L'ipertensione Arteriosa è uno dei maggiori fattori di rischio per le malattie cardiovascolari. Nel gergo comune è definita "pressione alta" ma cos'è in realtà? Lo abbiamo chiesto al dottor Fabrizio Tufano, Specialista in Cardiologia: "Definiamo Ipertensione Arteriosa Sistemica una condizione caratterizzata dal ripetuto riscontro di valori di Pressione Arteriosa sistolica (massima) superiore a  140 mmHg e/o diastolica superiore a 90 mmHg (minima).

Questo fenomeno coinvolge a livello mondiale tra il 30 e il 45% della popolazione e fino al 60% delle persone con età superiore a 65 anni. Ne conosciamo una forma principale, "idiopatica" o "essenziale", che origina da un insieme di predisposizioni genetiche (al momento conosciamo oltre cinquanta geni coinvolti) e fattori ambientali e una forma "secondaria", coinvolgente circa il 10% di chi soffre di Ipertensione. Quest'ultima può essere la conseguenza di alcune patologie renali, endocrine, cardiopatie congenite come la coartazione dell'aorta o l'uso di alcuni farmaci".

Un'ipertensione non controllata a cosa può condurre?
"E' tra i principali fattori di rischio cardiovascolare. Soprattutto se associata ad altri fattori tra cui il diabete, il fumo di sigaretta, elevati livelli di colesterolo, l'obesità e la sedentarietà. Può danneggiare i principali organi del nostro corpo e aumentare la possibilità di soffrire di gravi malattie tra cui: ischemia cardiaca, ictus ed emorragie cerebrali, aneurismi dell'aorta, insufficienza renale, problematiche vascolari periferiche. Nel complesso queste patologie rappresentano la prima causa di mortalità e invalidità nel nostro Paese."

Quali sono i sintomi dell'ipertensione?
"Purtroppo è spesso asintomatica, perché il nostro corpo riesce ad abituarsi ai valori progressivamente in aumento, pertanto è definita "il killer silenzioso" provocando negli anni gravi danni senza dar apparentemente segno di sé.
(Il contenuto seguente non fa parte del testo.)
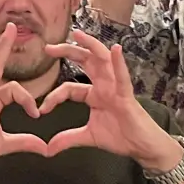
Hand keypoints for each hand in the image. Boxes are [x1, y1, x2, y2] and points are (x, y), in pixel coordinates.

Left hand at [39, 30, 179, 169]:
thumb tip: (48, 149)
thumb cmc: (122, 137)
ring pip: (103, 61)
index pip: (69, 87)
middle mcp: (104, 86)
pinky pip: (123, 77)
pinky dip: (119, 63)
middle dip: (68, 51)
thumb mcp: (88, 137)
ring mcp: (116, 88)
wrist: (142, 148)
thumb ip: (68, 139)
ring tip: (78, 34)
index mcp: (95, 95)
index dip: (53, 96)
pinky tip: (116, 50)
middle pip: (85, 62)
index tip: (41, 110)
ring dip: (91, 46)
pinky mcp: (127, 96)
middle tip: (48, 47)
In caso di variazioni rapide dei valori può portare a mal di testa, confusione mentale, vertigini, sensazione di ronzio auricolare (acufeni), percezione visiva di puntini luminosi (fosfeni), sanguinamenti dal naso."

Come possiamo scoprire di avere l'ipertensione?
"Basta una semplice, non invasiva e rapida misurazione con lo sfigmomanometro, a domicilio, in farmacia o dal proprio medico."

Come si cura l'ipertensione?
"E' necessario rivolgersi al proprio Medico e al proprio Cardiologo per impostare insieme una terapia farmacologica efficace, un piano d'indagini strumentali utili ad approfondire il nostro stato di salute e rimediare a eventuali danni causati da quest'acerrimo nemico della salute.  Al di là dei farmaci è fondamentale mettere in pratica alcuni cambiamenti al proprio stile di vita: ridurre il consumo di sale nella dieta, abolire il fumo, preferire la nostra dieta Mediterranea, moderare il consumo di alcool, incrementare l'attività fisica e controllare il peso corporeo.".

In molti casi adottare uno stile di vita sano fin dalla giovane età aiuta nella prevenzione primaria di questa condizione.